MPI related questions

Hello,

I am now starting to play with MPI in ngsolve and got a couple of questions to ask:

(1) For my installation, I am asking ngsolve to download and build for me metis, mumps, and hypre, while it succeed in buliding all the packages, I can not get mumps working. In the final linking phase, my libngla.so has some undefined references…
…/linalg/libngla.so: undefined reference to blacs_gridinfo_' ../linalg/libngla.so: undefined reference to pzpotrf_’

So, I my working installation, I have to turn off mumps. This is always the most painful part due to my limited c++ experience… Do you see an immediate fix for this? I can provide more details about my build if you want…

(2) In https://ngsolve.org/docu/latest/how_to/howto_parallel.html, it says taskmanager allows for hybrid parallelization. I am assuming it is MPI+OPENMP, so how to do this hybrid parallization? I tried to run
mpirun -n 4 ngspy mpi_poisson.py
with SetNumThreads(8) in the code, but it didn’t work…

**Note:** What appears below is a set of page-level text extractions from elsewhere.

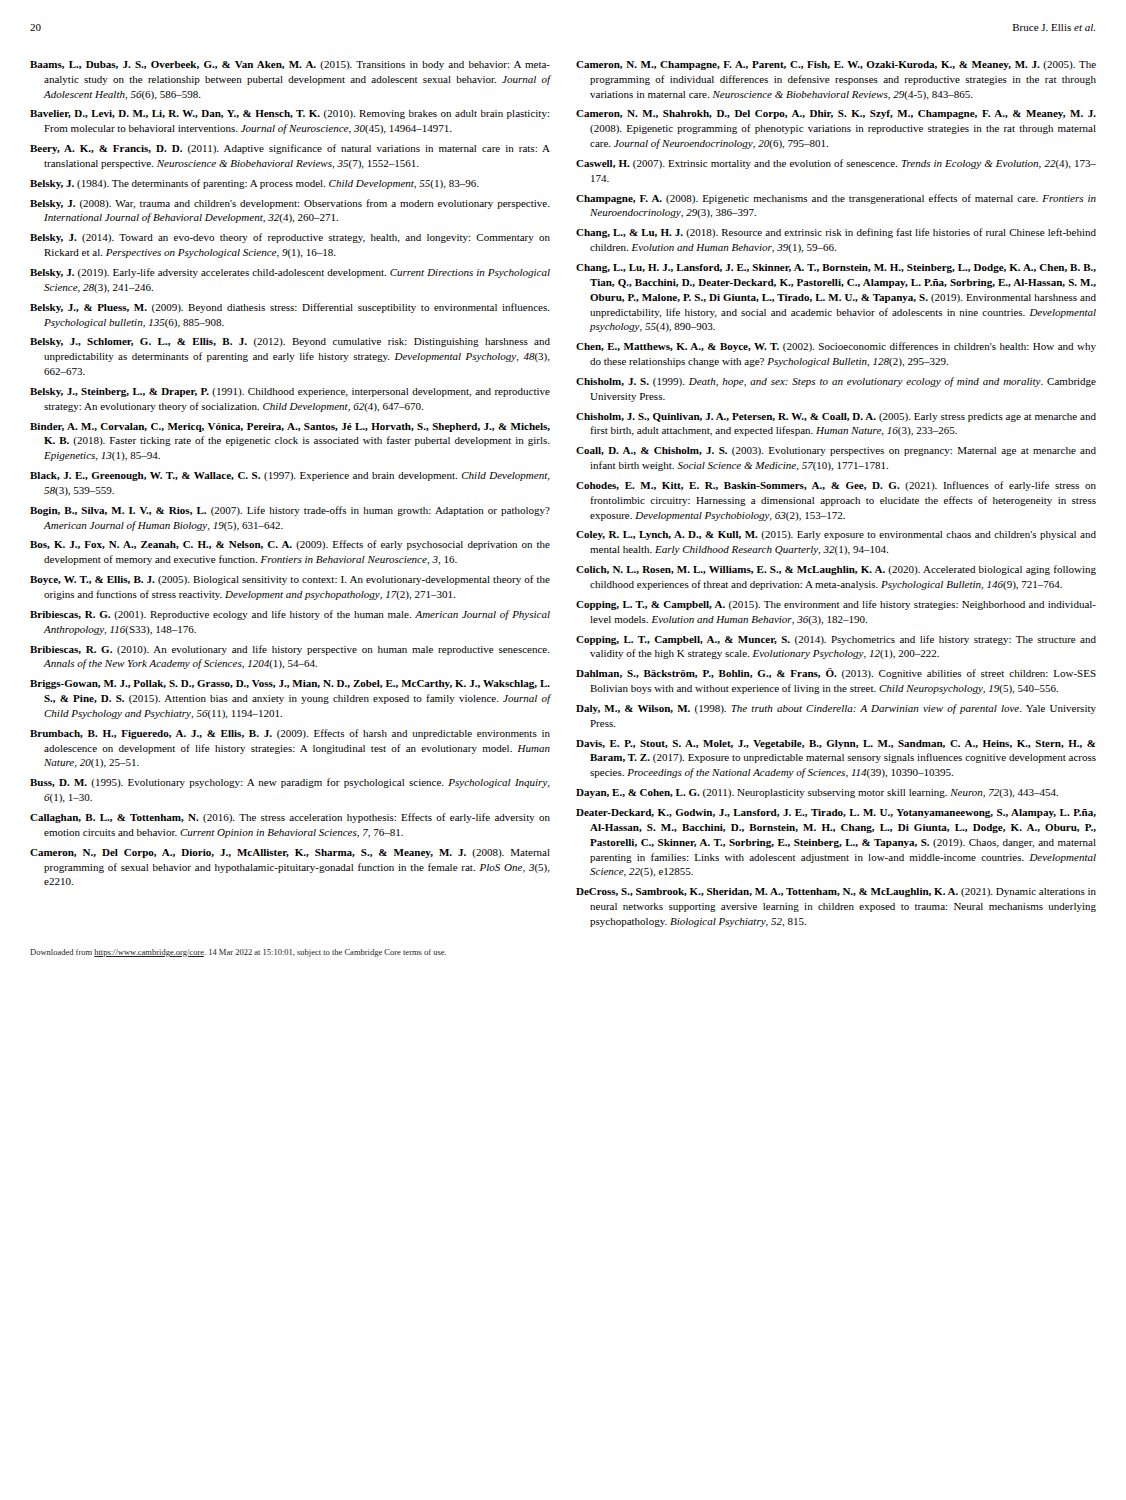20 Bruce J. Ellis et al.
Baams, L., Dubas, J. S., Overbeek, G., & Van Aken, M. A. (2015). Transitions in body and behavior: A meta-analytic study on the relationship between pubertal development and adolescent sexual behavior. Journal of Adolescent Health, 56(6), 586–598.
Bavelier, D., Levi, D. M., Li, R. W., Dan, Y., & Hensch, T. K. (2010). Removing brakes on adult brain plasticity: From molecular to behavioral interventions. Journal of Neuroscience, 30(45), 14964–14971.
Beery, A. K., & Francis, D. D. (2011). Adaptive significance of natural variations in maternal care in rats: A translational perspective. Neuroscience & Biobehavioral Reviews, 35(7), 1552–1561.
Belsky, J. (1984). The determinants of parenting: A process model. Child Development, 55(1), 83–96.
Belsky, J. (2008). War, trauma and children's development: Observations from a modern evolutionary perspective. International Journal of Behavioral Development, 32(4), 260–271.
Belsky, J. (2014). Toward an evo-devo theory of reproductive strategy, health, and longevity: Commentary on Rickard et al. Perspectives on Psychological Science, 9(1), 16–18.
Belsky, J. (2019). Early-life adversity accelerates child-adolescent development. Current Directions in Psychological Science, 28(3), 241–246.
Belsky, J., & Pluess, M. (2009). Beyond diathesis stress: Differential susceptibility to environmental influences. Psychological bulletin, 135(6), 885–908.
Belsky, J., Schlomer, G. L., & Ellis, B. J. (2012). Beyond cumulative risk: Distinguishing harshness and unpredictability as determinants of parenting and early life history strategy. Developmental Psychology, 48(3), 662–673.
Belsky, J., Steinberg, L., & Draper, P. (1991). Childhood experience, interpersonal development, and reproductive strategy: An evolutionary theory of socialization. Child Development, 62(4), 647–670.
Binder, A. M., Corvalan, C., Mericq, Vónica, Pereira, A., Santos, Jé L., Horvath, S., Shepherd, J., & Michels, K. B. (2018). Faster ticking rate of the epigenetic clock is associated with faster pubertal development in girls. Epigenetics, 13(1), 85–94.
Black, J. E., Greenough, W. T., & Wallace, C. S. (1997). Experience and brain development. Child Development, 58(3), 539–559.
Bogin, B., Silva, M. I. V., & Rios, L. (2007). Life history trade-offs in human growth: Adaptation or pathology? American Journal of Human Biology, 19(5), 631–642.
Bos, K. J., Fox, N. A., Zeanah, C. H., & Nelson, C. A. (2009). Effects of early psychosocial deprivation on the development of memory and executive function. Frontiers in Behavioral Neuroscience, 3, 16.
Boyce, W. T., & Ellis, B. J. (2005). Biological sensitivity to context: I. An evolutionary-developmental theory of the origins and functions of stress reactivity. Development and psychopathology, 17(2), 271–301.
Bribiescas, R. G. (2001). Reproductive ecology and life history of the human male. American Journal of Physical Anthropology, 116(S33), 148–176.
Bribiescas, R. G. (2010). An evolutionary and life history perspective on human male reproductive senescence. Annals of the New York Academy of Sciences, 1204(1), 54–64.
Briggs-Gowan, M. J., Pollak, S. D., Grasso, D., Voss, J., Mian, N. D., Zobel, E., McCarthy, K. J., Wakschlag, L. S., & Pine, D. S. (2015). Attention bias and anxiety in young children exposed to family violence. Journal of Child Psychology and Psychiatry, 56(11), 1194–1201.
Brumbach, B. H., Figueredo, A. J., & Ellis, B. J. (2009). Effects of harsh and unpredictable environments in adolescence on development of life history strategies: A longitudinal test of an evolutionary model. Human Nature, 20(1), 25–51.
Buss, D. M. (1995). Evolutionary psychology: A new paradigm for psychological science. Psychological Inquiry, 6(1), 1–30.
Callaghan, B. L., & Tottenham, N. (2016). The stress acceleration hypothesis: Effects of early-life adversity on emotion circuits and behavior. Current Opinion in Behavioral Sciences, 7, 76–81.
Cameron, N., Del Corpo, A., Diorio, J., McAllister, K., Sharma, S., & Meaney, M. J. (2008). Maternal programming of sexual behavior and hypothalamic-pituitary-gonadal function in the female rat. PloS One, 3(5), e2210.
Cameron, N. M., Champagne, F. A., Parent, C., Fish, E. W., Ozaki-Kuroda, K., & Meaney, M. J. (2005). The programming of individual differences in defensive responses and reproductive strategies in the rat through variations in maternal care. Neuroscience & Biobehavioral Reviews, 29(4-5), 843–865.
Cameron, N. M., Shahrokh, D., Del Corpo, A., Dhir, S. K., Szyf, M., Champagne, F. A., & Meaney, M. J. (2008). Epigenetic programming of phenotypic variations in reproductive strategies in the rat through maternal care. Journal of Neuroendocrinology, 20(6), 795–801.
Caswell, H. (2007). Extrinsic mortality and the evolution of senescence. Trends in Ecology & Evolution, 22(4), 173–174.
Champagne, F. A. (2008). Epigenetic mechanisms and the transgenerational effects of maternal care. Frontiers in Neuroendocrinology, 29(3), 386–397.
Chang, L., & Lu, H. J. (2018). Resource and extrinsic risk in defining fast life histories of rural Chinese left-behind children. Evolution and Human Behavior, 39(1), 59–66.
Chang, L., Lu, H. J., Lansford, J. E., Skinner, A. T., Bornstein, M. H., Steinberg, L., Dodge, K. A., Chen, B. B., Tian, Q., Bacchini, D., Deater-Deckard, K., Pastorelli, C., Alampay, L. P.ña, Sorbring, E., Al-Hassan, S. M., Oburu, P., Malone, P. S., Di Giunta, L., Tirado, L. M. U., & Tapanya, S. (2019). Environmental harshness and unpredictability, life history, and social and academic behavior of adolescents in nine countries. Developmental psychology, 55(4), 890–903.
Chen, E., Matthews, K. A., & Boyce, W. T. (2002). Socioeconomic differences in children's health: How and why do these relationships change with age? Psychological Bulletin, 128(2), 295–329.
Chisholm, J. S. (1999). Death, hope, and sex: Steps to an evolutionary ecology of mind and morality. Cambridge University Press.
Chisholm, J. S., Quinlivan, J. A., Petersen, R. W., & Coall, D. A. (2005). Early stress predicts age at menarche and first birth, adult attachment, and expected lifespan. Human Nature, 16(3), 233–265.
Coall, D. A., & Chisholm, J. S. (2003). Evolutionary perspectives on pregnancy: Maternal age at menarche and infant birth weight. Social Science & Medicine, 57(10), 1771–1781.
Cohodes, E. M., Kitt, E. R., Baskin-Sommers, A., & Gee, D. G. (2021). Influences of early-life stress on frontolimbic circuitry: Harnessing a dimensional approach to elucidate the effects of heterogeneity in stress exposure. Developmental Psychobiology, 63(2), 153–172.
Coley, R. L., Lynch, A. D., & Kull, M. (2015). Early exposure to environmental chaos and children's physical and mental health. Early Childhood Research Quarterly, 32(1), 94–104.
Colich, N. L., Rosen, M. L., Williams, E. S., & McLaughlin, K. A. (2020). Accelerated biological aging following childhood experiences of threat and deprivation: A meta-analysis. Psychological Bulletin, 146(9), 721–764.
Copping, L. T., & Campbell, A. (2015). The environment and life history strategies: Neighborhood and individual-level models. Evolution and Human Behavior, 36(3), 182–190.
Copping, L. T., Campbell, A., & Muncer, S. (2014). Psychometrics and life history strategy: The structure and validity of the high K strategy scale. Evolutionary Psychology, 12(1), 200–222.
Dahlman, S., Bäckström, P., Bohlin, G., & Frans, Ö. (2013). Cognitive abilities of street children: Low-SES Bolivian boys with and without experience of living in the street. Child Neuropsychology, 19(5), 540–556.
Daly, M., & Wilson, M. (1998). The truth about Cinderella: A Darwinian view of parental love. Yale University Press.
Davis, E. P., Stout, S. A., Molet, J., Vegetabile, B., Glynn, L. M., Sandman, C. A., Heins, K., Stern, H., & Baram, T. Z. (2017). Exposure to unpredictable maternal sensory signals influences cognitive development across species. Proceedings of the National Academy of Sciences, 114(39), 10390–10395.
Dayan, E., & Cohen, L. G. (2011). Neuroplasticity subserving motor skill learning. Neuron, 72(3), 443–454.
Deater-Deckard, K., Godwin, J., Lansford, J. E., Tirado, L. M. U., Yotanyamaneewong, S., Alampay, L. P.ña, Al-Hassan, S. M., Bacchini, D., Bornstein, M. H., Chang, L., Di Giunta, L., Dodge, K. A., Oburu, P., Pastorelli, C., Skinner, A. T., Sorbring, E., Steinberg, L., & Tapanya, S. (2019). Chaos, danger, and maternal parenting in families: Links with adolescent adjustment in low-and middle-income countries. Developmental Science, 22(5), e12855.
DeCross, S., Sambrook, K., Sheridan, M. A., Tottenham, N., & McLaughlin, K. A. (2021). Dynamic alterations in neural networks supporting aversive learning in children exposed to trauma: Neural mechanisms underlying psychopathology. Biological Psychiatry, 52, 815.
Downloaded from https://www.cambridge.org/core. 14 Mar 2022 at 15:10:01, subject to the Cambridge Core terms of use.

(3) Again in https://ngsolve.org/docu/latest/how_to/howto_parallel.html, it says mpi does not support periodic boundary yet :<
But in the git repository, there is a quite recent commit on mpi+periodic… are you recently working on solving this issue?

Best always,
Guosheng

  1. I think the problem here is the loading of the BLACS/SCALapack libraries.
    You can:
    [ul]
    [li]Use “ngspy” instead of python3[/li]
    [li]Set these libraries in the LD_PRELOAD_PATH (have a look at the “ngspy”-file in the NGSolve bin-directory)[/li]
    [li]In your python scripts, before importing ngsolve:
from ctypes import CDLL, RTLD_GLOBAL
for lib in THE_LIBRARIES_YOU_NEED:
    CDLL(lib, RTLD_GLOBAL)

[/li]
[/ul]

  1. MPI & C++11 threads. It should work like this:
ngsglobals.numthreads=X

Assembling/Applying of BLFs will be hybrid parallel, but most of the solvers/preconditioners will still be MPI-only.

  1. It should work. Keep in mind that your mesh must contain Surface- and BBND- Elements. (This is only an issue with manually generated meshes). Please contact me if you run into any problems with this.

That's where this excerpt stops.